Wien (VP-Klub) - Statt ein Parkdeck beim Schafbergbad zu bauen, wo sich auch die Bewohnerinnen und Bewohner gegen das Projekt aussprechen, fordert LAbg. Wolfgang Gerstl, Verkehrssprecher der ÖVP Wien, die Verdichtung der öffentlichen Anbindung: "Die Busintervalle des 42B in den Sommermonaten von 30 Minuten auf mindestens 15 Minuten zu senken, wäre weit sinnvoller als eine Parkgarage am Schafberg zu errichten, die den Großteil des Jahres leer stehen würde." Der diesbezüglich eingebrachte Antrag im Gemeinderat auf Initiative des VP-Verkehrssprechers wurde mit den Stimmen aller Fraktionen angenommen.

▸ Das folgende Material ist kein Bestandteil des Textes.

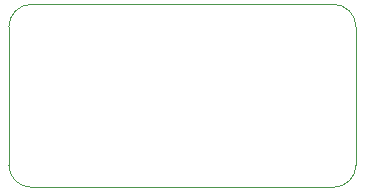
<source format=gko>
G04*
G04 #@! TF.GenerationSoftware,Altium Limited,Altium Designer,21.6.4 (81)*
G04*
G04 Layer_Color=16711935*
%FSLAX44Y44*%
%MOMM*%
G71*
G04*
G04 #@! TF.SameCoordinates,886655C1-92EC-40BA-A99E-831138A1A13E*
G04*
G04*
G04 #@! TF.FilePolarity,Positive*
G04*
G01*
G75*
%ADD49C,0.0130*%
%ADD50C,0.0127*%
D49*
X273680Y0D02*
G03*
X292730Y19050I0J19050D01*
G01*
D50*
Y135890D02*
G03*
X273680Y154940I-19050J0D01*
G01*
X17780D02*
G03*
X-1270Y135890I0J-19050D01*
G01*
Y19050D02*
G03*
X17780Y0I19050J0D01*
G01*
X273680D01*
X-1270Y19050D02*
Y135890D01*
X17780Y154940D02*
X273680D01*
X292730Y19050D02*
Y135890D01*
M02*

</source>
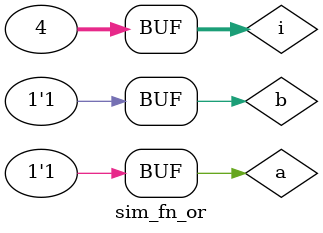
<source format=v>
`include "fn_or.v"
module sim_fn_or ;
    integer i;
    reg a,b;
    wire Y;
    fn_or dut (
        .Y (Y),
        .a (a),
        .b (b)
    );

    initial begin
        $dumpfile("fn_or.vcd");
        $dumpvars(0);
        for (i=0;i<4;i = i + 1) begin
            {a,b} = i[1:0];
            #10;
        end
    end
endmodule

</source>
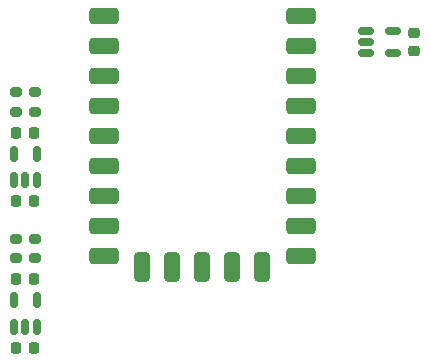
<source format=gbr>
%TF.GenerationSoftware,KiCad,Pcbnew,8.0.4*%
%TF.CreationDate,2024-08-04T13:51:38+08:00*%
%TF.ProjectId,mai-pico-nano-io,6d61692d-7069-4636-9f2d-6e616e6f2d69,rev?*%
%TF.SameCoordinates,Original*%
%TF.FileFunction,Paste,Top*%
%TF.FilePolarity,Positive*%
%FSLAX46Y46*%
G04 Gerber Fmt 4.6, Leading zero omitted, Abs format (unit mm)*
G04 Created by KiCad (PCBNEW 8.0.4) date 2024-08-04 13:51:38*
%MOMM*%
%LPD*%
G01*
G04 APERTURE LIST*
G04 Aperture macros list*
%AMRoundRect*
0 Rectangle with rounded corners*
0 $1 Rounding radius*
0 $2 $3 $4 $5 $6 $7 $8 $9 X,Y pos of 4 corners*
0 Add a 4 corners polygon primitive as box body*
4,1,4,$2,$3,$4,$5,$6,$7,$8,$9,$2,$3,0*
0 Add four circle primitives for the rounded corners*
1,1,$1+$1,$2,$3*
1,1,$1+$1,$4,$5*
1,1,$1+$1,$6,$7*
1,1,$1+$1,$8,$9*
0 Add four rect primitives between the rounded corners*
20,1,$1+$1,$2,$3,$4,$5,0*
20,1,$1+$1,$4,$5,$6,$7,0*
20,1,$1+$1,$6,$7,$8,$9,0*
20,1,$1+$1,$8,$9,$2,$3,0*%
G04 Aperture macros list end*
%ADD10RoundRect,0.150000X0.150000X-0.512500X0.150000X0.512500X-0.150000X0.512500X-0.150000X-0.512500X0*%
%ADD11RoundRect,0.200000X0.275000X-0.200000X0.275000X0.200000X-0.275000X0.200000X-0.275000X-0.200000X0*%
%ADD12RoundRect,0.225000X-0.225000X-0.250000X0.225000X-0.250000X0.225000X0.250000X-0.225000X0.250000X0*%
%ADD13RoundRect,0.345000X-0.925000X-0.345000X0.925000X-0.345000X0.925000X0.345000X-0.925000X0.345000X0*%
%ADD14RoundRect,0.345000X-0.345000X-0.925000X0.345000X-0.925000X0.345000X0.925000X-0.345000X0.925000X0*%
%ADD15RoundRect,0.150000X-0.512500X-0.150000X0.512500X-0.150000X0.512500X0.150000X-0.512500X0.150000X0*%
%ADD16RoundRect,0.225000X-0.250000X0.225000X-0.250000X-0.225000X0.250000X-0.225000X0.250000X0.225000X0*%
G04 APERTURE END LIST*
D10*
%TO.C,U3*%
X84050001Y-103737500D03*
X85000000Y-103737500D03*
X85949999Y-103737500D03*
X85949999Y-101462500D03*
X84050001Y-101462500D03*
%TD*%
D11*
%TO.C,R4*%
X84200000Y-110325000D03*
X84200000Y-108675000D03*
%TD*%
D12*
%TO.C,C3*%
X84225000Y-117900000D03*
X85775000Y-117900000D03*
%TD*%
%TO.C,C4*%
X84225000Y-112100000D03*
X85775000Y-112100000D03*
%TD*%
D13*
%TO.C,U1*%
X91690000Y-89840000D03*
X91690000Y-92380000D03*
X91690000Y-94920000D03*
X91690000Y-97460000D03*
X91690000Y-100000000D03*
X91690000Y-102540000D03*
X91690000Y-105080000D03*
X91690000Y-107620000D03*
X91690000Y-110160000D03*
D14*
X94920000Y-111060000D03*
X97460000Y-111060000D03*
X100000000Y-111060000D03*
X102540000Y-111060000D03*
X105080000Y-111060000D03*
D13*
X108310000Y-110160000D03*
X108310000Y-107620000D03*
X108310000Y-105080000D03*
X108310000Y-102540000D03*
X108310000Y-100000000D03*
X108310000Y-97460000D03*
X108310000Y-94920000D03*
X108310000Y-92380000D03*
X108310000Y-89840000D03*
%TD*%
D11*
%TO.C,R3*%
X85800000Y-110325000D03*
X85800000Y-108675000D03*
%TD*%
D15*
%TO.C,U2*%
X113862500Y-91050001D03*
X113862500Y-92000000D03*
X113862500Y-92949999D03*
X116137500Y-92949999D03*
X116137500Y-91050001D03*
%TD*%
D10*
%TO.C,U4*%
X84050001Y-116137500D03*
X85000000Y-116137500D03*
X85949999Y-116137500D03*
X85949999Y-113862500D03*
X84050001Y-113862500D03*
%TD*%
D16*
%TO.C,C5*%
X117900000Y-91225000D03*
X117900000Y-92775000D03*
%TD*%
D12*
%TO.C,C2*%
X84225000Y-99700000D03*
X85775000Y-99700000D03*
%TD*%
%TO.C,C1*%
X84225000Y-105500000D03*
X85775000Y-105500000D03*
%TD*%
D11*
%TO.C,R1*%
X84200000Y-97925000D03*
X84200000Y-96275000D03*
%TD*%
%TO.C,R2*%
X85800000Y-97925000D03*
X85800000Y-96275000D03*
%TD*%
M02*

</source>
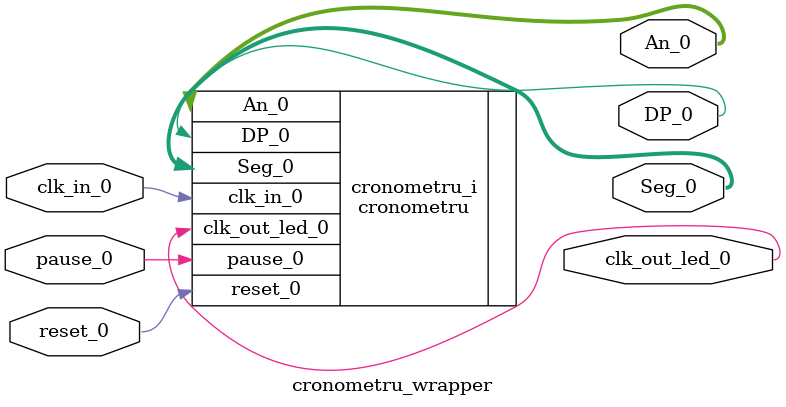
<source format=v>
`timescale 1 ps / 1 ps

module cronometru_wrapper
   (An_0,
    DP_0,
    Seg_0,
    clk_in_0,
    clk_out_led_0,
    pause_0,
    reset_0);
  output [7:0]An_0;
  output DP_0;
  output [6:0]Seg_0;
  input clk_in_0;
  output clk_out_led_0;
  input pause_0;
  input reset_0;

  wire [7:0]An_0;
  wire DP_0;
  wire [6:0]Seg_0;
  wire clk_in_0;
  wire clk_out_led_0;
  wire pause_0;
  wire reset_0;

  cronometru cronometru_i
       (.An_0(An_0),
        .DP_0(DP_0),
        .Seg_0(Seg_0),
        .clk_in_0(clk_in_0),
        .clk_out_led_0(clk_out_led_0),
        .pause_0(pause_0),
        .reset_0(reset_0));
endmodule

</source>
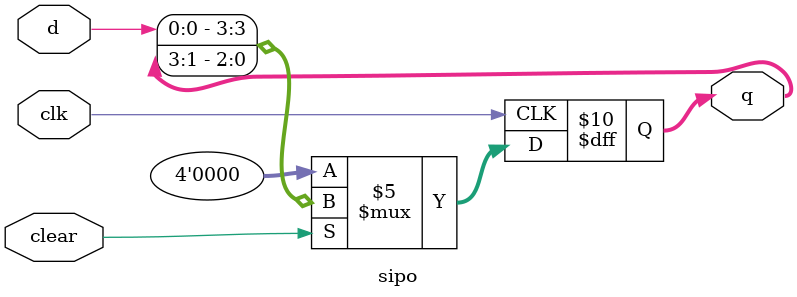
<source format=sv>
`timescale 1ns/1ps
module sipo(
  input clk,clear,d,
  output reg [3:0] q
);
  reg [3:0] temp;
  always @(posedge clk) begin
    if(!clear)
      q<=4'b0000;
    else
      begin
        temp=q>>1;
        q<={d,temp[2:0]};
      end
  end

endmodule

</source>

Die aufgekommene Diskussion rund um Garagenbauten zeigt für Gerstl, dass die Wiener SPÖ dem steigenden Kfz-Aufkommen nicht Herr wird. Denn sowohl der Ausbau der öffentlichen Verkehrsmittel geht zu langsam voran, als auch der Bau von Garagen, wo sie dringend benötigt werden. "Die ’Bauwut’ der Wiener SPÖ ohne Bedarfsstudien ist fatal. Garagen dort, wo sie nicht benötigt werden und anderorts keine Parkmöglichkeiten - das ist die Wiener Verkehrspolitik."

Kritik kommt vom VP-Verkehrssprecher auch am Masterplan, der sich zu dem vor zehn Jahren von der Wiener SPÖ präsentierten kaum unterscheidet. Das zeigt, dass die letzten zehn Jahre in Wien weder der öffentliche Verkehr wie geplant ausgebaut, noch wichtige Straßenausbauten verwirklicht wurden. "Die weiter steigende Verkehrsbelastung verlangt nach neuen Konzepten und keinen alten Hüten", schließt Gerstl.